Leaving my current job might mean just one new job or a half dozen until i find a good place again.


Me too. Current job has a lot of positives but of course some negatives. New job could be better, but probably a wash overall.

The pain of job searching varies. The more competent you are, the more opportunities fall out of sky (recruiters and personal network). The more underpaid you are, the better those opportunities look.

If it's hard to find a job, then, well, yeah, you should expect a mediocre and stagnant salary.


The differential is to avoid hostaging.

Recruiting is n=1: overspend b/c the need is immediate and well-defined.

Retention is n=M: underspend b/c the risk of everyone threatening to leave once someone successfully threatens to leave and gets a pay boost is incalculable.

My guess is that companies do spend extra on retention when confronted with the thread of someone leaving, so long as that threat is quiet and implicit.

Likewise, incoming salaries might be suppressed to the extent that overpaying if published could stir resentment.


Companies spend serious commissions to salespeople who cause customer churn from overselling, while underspending on the quality and security that would keep the customers in place.

End of the day, hunting is more attractive than tending.


I think it's stock market mindset.
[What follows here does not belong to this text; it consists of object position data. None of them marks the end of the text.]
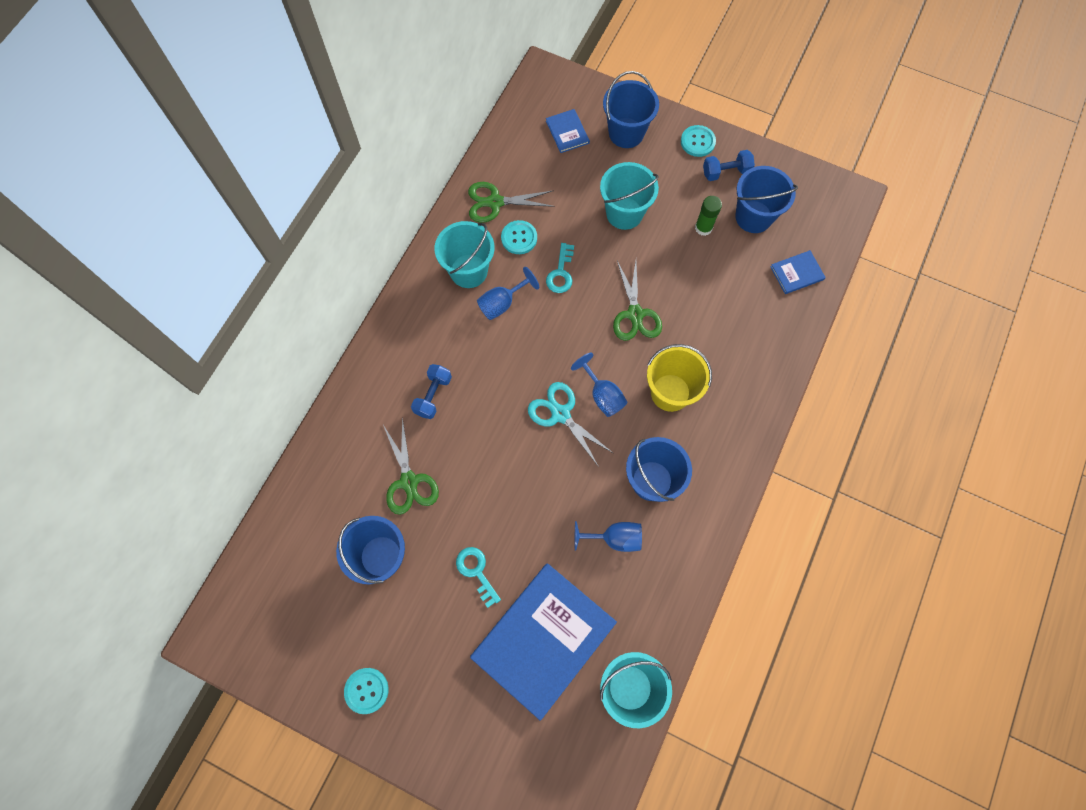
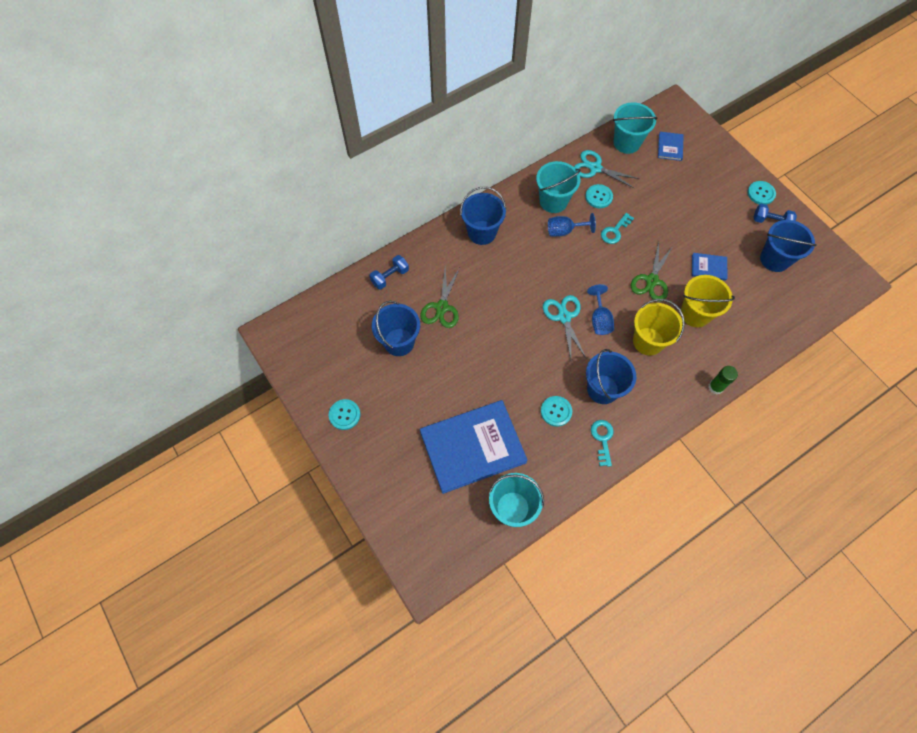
camera: 30 degrees right, 5 degrees down
blue dumbbell [411,364,452,419] -> blue dumbbell moved to [369,255,409,290]
turquoise key [456,547,501,608] -> turquoise key moved to [591,420,614,467]
green scissors [468,182,555,223] -> turquoise scissors [574,150,640,189]
blue goblet [575,521,642,552] -> turquoise button [541,396,572,427]
turquoise bucket [600,162,659,230] -> turquoise bucket moved to [613,102,658,154]
blue bucket [603,71,659,148] -> blue bucket moved to [460,187,506,245]
green glue stick [695,196,722,236] -> green glue stick moved to [708,366,738,394]
blue book [770,250,826,294] -> blue book moved to [692,253,727,281]
none -> yellow bucket [681,275,735,327]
Investors love "growth", so "we had #### new subscribers this month" is sexier than "we retained 300 million subscribers", even if "new subscribers" was "people who haven't used us for a year" in fine print.

They might "overspend" compared to retention, but I don't buy that recruiting is actually valued and over-budgeted by most companies. It's a cost center and there are very few direct incentives & feedback mechanisms for having a good process. Do people actually see managers getting fired for failing at recruiting?

Companies do not care. They treat employees like tissue paper. Sneeze, throw out, pull out another one.

It’s similar to rental apartments. They think the challenge of changing jobs/apartment is bigger than the improvement of salary/rent. They’ll difference is the smaller salary increase or the rent increase is maximized to help their finances not yours.